/---

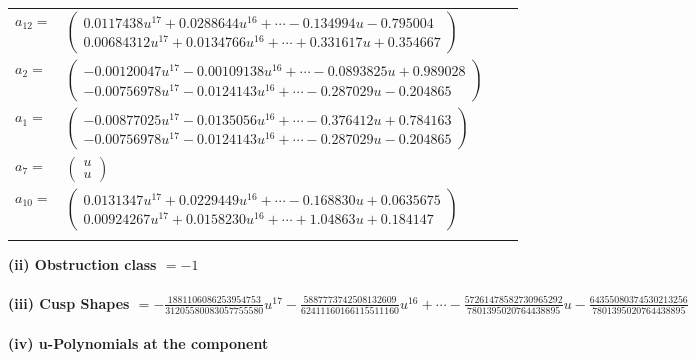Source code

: \documentclass[1p]{elsarticle_modified}
\theoremstyle{definition}
\begin{document}
\begin{tabular}{m{7pt} m{180pt} m{7pt} m{180pt} }
\flushright $a_{12}=$&$\begin{pmatrix}0.0117438 u^{17}+0.0288644 u^{16}+\cdots-0.134994 u-0.795004\\0.00684312 u^{17}+0.0134766 u^{16}+\cdots+0.331617 u+0.354667\end{pmatrix}$ \\
\flushright $a_{2}=$&$\begin{pmatrix}-0.00120047 u^{17}-0.00109138 u^{16}+\cdots-0.0893825 u+0.989028\\-0.00756978 u^{17}-0.0124143 u^{16}+\cdots-0.287029 u-0.204865\end{pmatrix}$ \\
\flushright $a_{1}=$&$\begin{pmatrix}-0.00877025 u^{17}-0.0135056 u^{16}+\cdots-0.376412 u+0.784163\\-0.00756978 u^{17}-0.0124143 u^{16}+\cdots-0.287029 u-0.204865\end{pmatrix}$ \\
\flushright $a_{7}=$&$\begin{pmatrix}u\\u\end{pmatrix}$ \\
\flushright $a_{10}=$&$\begin{pmatrix}0.0131347 u^{17}+0.0229449 u^{16}+\cdots-0.168830 u+0.0635675\\0.00924267 u^{17}+0.0158230 u^{16}+\cdots+1.04863 u+0.184147\end{pmatrix}$\\&\end{tabular}
\flushleft \textbf{(ii) Obstruction class $= -1$}\\~\\
\flushleft \textbf{(iii) Cusp Shapes $= -\frac{1881106086253954753}{31205580083057755580} u^{17}-\frac{5887773742508132609}{62411160166115511160} u^{16}+\cdots-\frac{57261478582730965292}{7801395020764438895} u-\frac{64355080374530213256}{7801395020764438895}$}\\~\\
\newpage\renewcommand{\arraystretch}{1}
\flushleft \textbf{(iv) u-Polynomials at the component}\newline \\
\end{document}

\---

Your assignment: Once the pictures are set aside, please output all the data word for word.

Task output:
Source code

: \documentclass[1p]{elsarticle_modified}
\theoremstyle{definition}
\begin{document}
\begin{tabular}{m{7pt} m{180pt} m{7pt} m{180pt} }
\flushright $a_{12}=$&$\begin{pmatrix}0.0117438 u^{17}+0.0288644 u^{16}+\cdots-0.134994 u-0.795004\\0.00684312 u^{17}+0.0134766 u^{16}+\cdots+0.331617 u+0.354667\end{pmatrix}$ \\
\flushright $a_{2}=$&$\begin{pmatrix}-0.00120047 u^{17}-0.00109138 u^{16}+\cdots-0.0893825 u+0.989028\\-0.00756978 u^{17}-0.0124143 u^{16}+\cdots-0.287029 u-0.204865\end{pmatrix}$ \\
\flushright $a_{1}=$&$\begin{pmatrix}-0.00877025 u^{17}-0.0135056 u^{16}+\cdots-0.376412 u+0.784163\\-0.00756978 u^{17}-0.0124143 u^{16}+\cdots-0.287029 u-0.204865\end{pmatrix}$ \\
\flushright $a_{7}=$&$\begin{pmatrix}u\\u\end{pmatrix}$ \\
\flushright $a_{10}=$&$\begin{pmatrix}0.0131347 u^{17}+0.0229449 u^{16}+\cdots-0.168830 u+0.0635675\\0.00924267 u^{17}+0.0158230 u^{16}+\cdots+1.04863 u+0.184147\end{pmatrix}$\\&\end{tabular}
\flushleft \textbf{(ii) Obstruction class $= -1$}\\~\\
\flushleft \textbf{(iii) Cusp Shapes $= -\frac{1881106086253954753}{31205580083057755580} u^{17}-\frac{5887773742508132609}{62411160166115511160} u^{16}+\cdots-\frac{57261478582730965292}{7801395020764438895} u-\frac{64355080374530213256}{7801395020764438895}$}\\~\\
\newpage\renewcommand{\arraystretch}{1}
\flushleft \textbf{(iv) u-Polynomials at the component}\newline \\
\end{document}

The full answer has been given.